Make personal vows to eachother because eachother is the only thing that matters in this frame of logic. But that vow, a life-long promise and the expectation that something like that will last, is what I see as the fundamental flaw of marriage. Marriage is a misguided belief that a person's life and essential can be controlled. People change, they adopt different beliefs and habits, their likes change, they meet new people, and they fall in and out of love. How can anyone promise that their feelings for somebody won't change at all in the next several decades that they will be alive? There is no way you can guarantee that and it is unrealistic to expect it. But people do, and they're unhappy because their expectations aren't met. Life is not certain and you will never be happy thinking that it will be.

The only certainty is uncertainty and this skepticism about certainty is the reason I don't believe marriage. Marriage by nature assumes certainty which is completely unrealistic and ends up being detrimental to the relationship. Marriage and this assumption of certainty is born out of a want of security, safety and certainty. It's the reason marriage is always associated with people pulling out a mortgage on a house and a car, and they go to the same job and go home to the same house for the next few decades. They have kids and their life revolves around them. They do the same things as every other married couple and they do them over and over again. They stagnate and don't develop or grow as people. They become boring and codependent. This hurts the marriage.

This was my point: a conventional marriage is bad for the health of a life-long relationship.

The conventional notion of marriage stems from the conventional notion of love, which assumes a person is only complete with a soul-mate. You'll only be truly happy if you find somebody they say. It's an unhealthy and somewhat sinister notion, although it's understandable why people think this way. I know it's cliche, but you should always love yourself first and foremost. But most people think their happiness and worth depends on someone else. It doesn't. That's why people become possessive about their partners. It's not true love if it's born out of insecurity and obsession. Finding somebody you love (which isn't true love if you don't love yourself) won't make you happy in a deeper sense just as how winning the lottery won't either. Most people don't get that and it is this expectation that makes people put pressure on their partner and become distressed about how their partner is or what he/she does. Demanding someone else to be a certain way strains the relationship.

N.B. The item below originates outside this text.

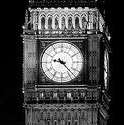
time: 9:22
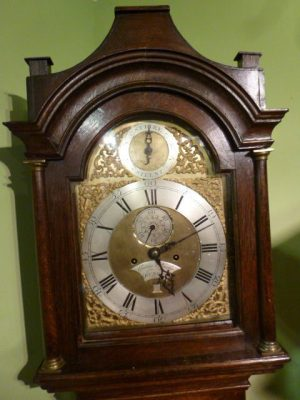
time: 5:11
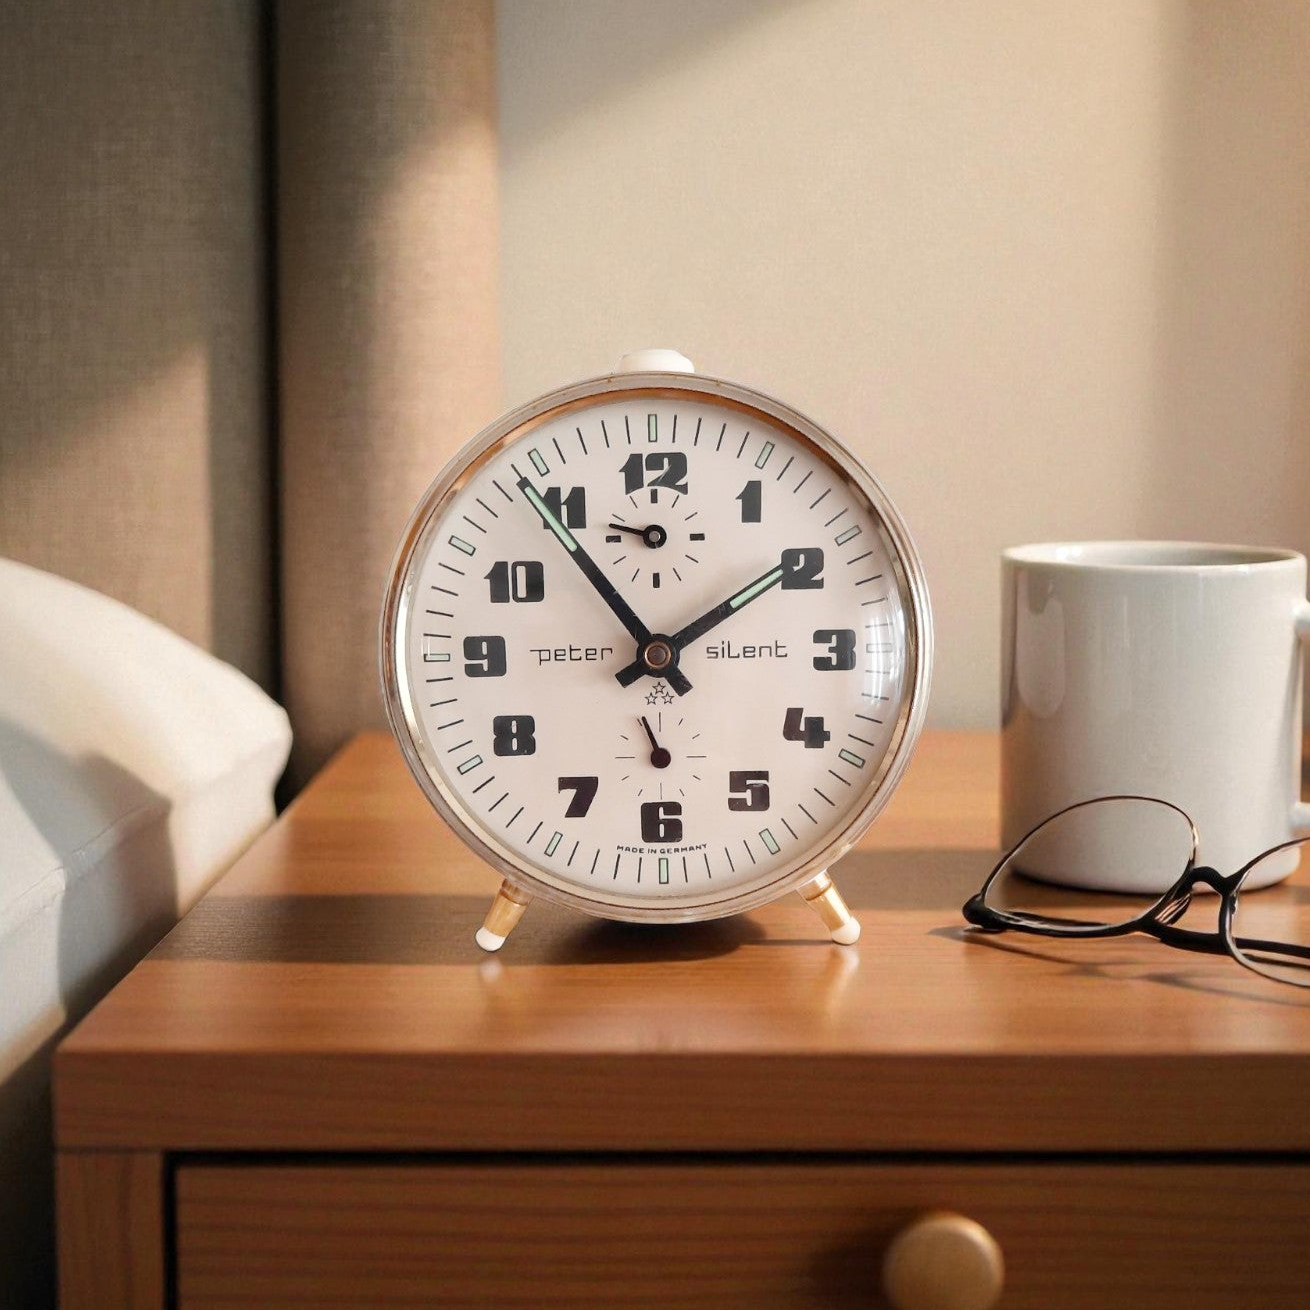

I have ironically said before that I will settle with a girl who won't settle. This means I will fall for somebody who won't want to stagnate and stay the same. This means she will want to freely explore life with or without me. This means she is her own person and won't depend on me for happiness. My friends have said that my stance on marriage will one day waver when I meet someone who knocks my socks off. I may meet someone who astounds me, but I still don't know why I have to get married to her. If I love a somebody, why do I have to bind her in a legal contract or even a verbal agreement? Why can't I just love her and let that love be instead of making it into an expectation?

My theory on having a successful marriage is this: don't worry about having one. Learn to love yourself first and foremost, then you'll be able to better give love to others. Live your life for yourself. If you do, you'll inevitably end up attracting someone who's also awesome and loving (and if you don't you won't care because you're busy being awesome), and if she/he is awesome enough, you'll end up enjoying eachother's company for awhile. That person's path in life will cross yours. Don't get married or make any vows or promises or expect things to stay the same. Always be open to change and acknowledge your respective paths can diverge. If you truly love someone, you can let that person go. In the meantime, enjoy your partner's company now. Cherish the moment and love him or her now. If moment by moment, you want to be with that person, then be with that person in that moment. After enough of such moments, you may find yourself being parted by death. Then that's pretty much a marriage.